*MATERIAL PROVIDED*
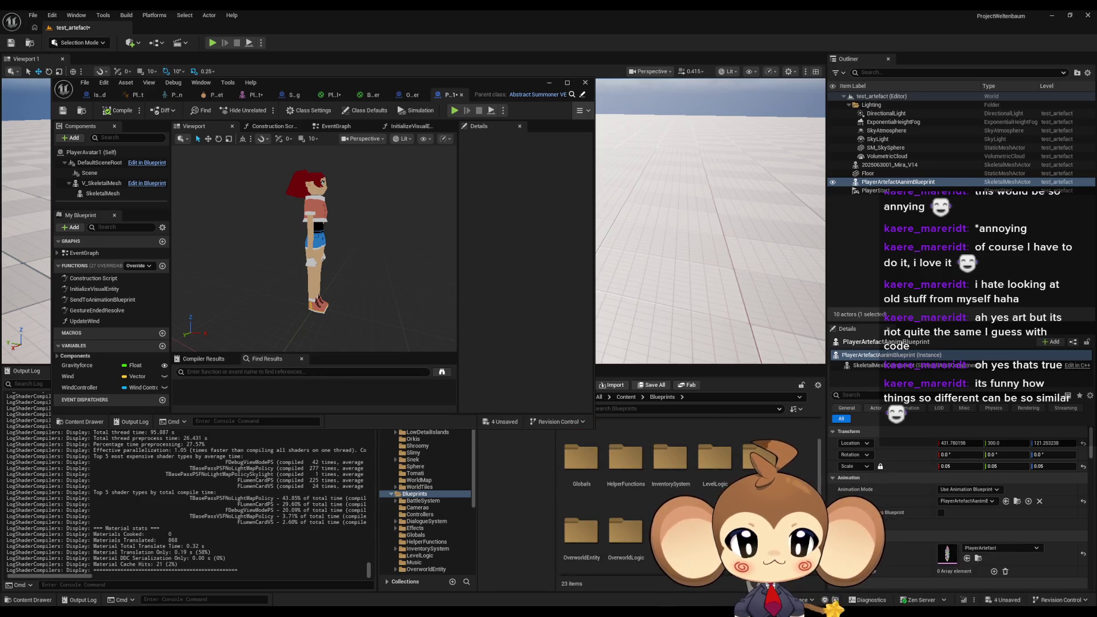
pyautogui.scroll(2, 685, 485)
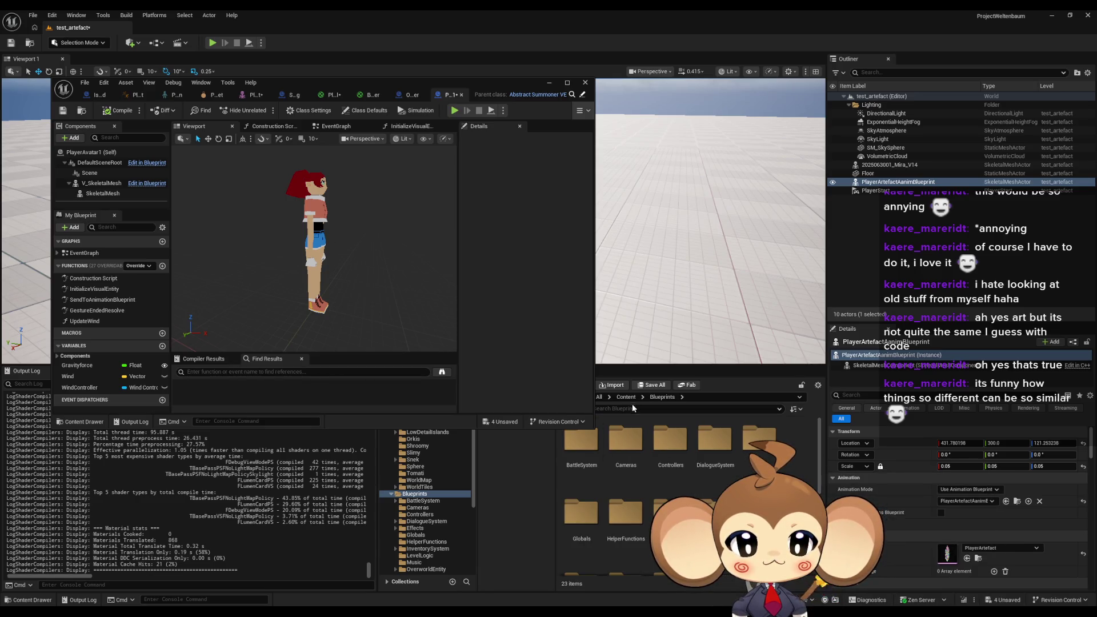
pyautogui.click(626, 396)
# Step: Open the 3d > Artefact folder and drag the PlayerArtefact mesh into PlayerAvatar1
pyautogui.doubleClick(626, 443)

*TASK ITEM*
Only the lines from the one with "pyautogui.click(626, 396)" through the final line above belong in the answer, each reproduced word for word.

*COMPLETED TASK*
pyautogui.click(626, 396)
# Step: Open the 3d > Artefact folder and drag the PlayerArtefact mesh into PlayerAvatar1
pyautogui.doubleClick(626, 443)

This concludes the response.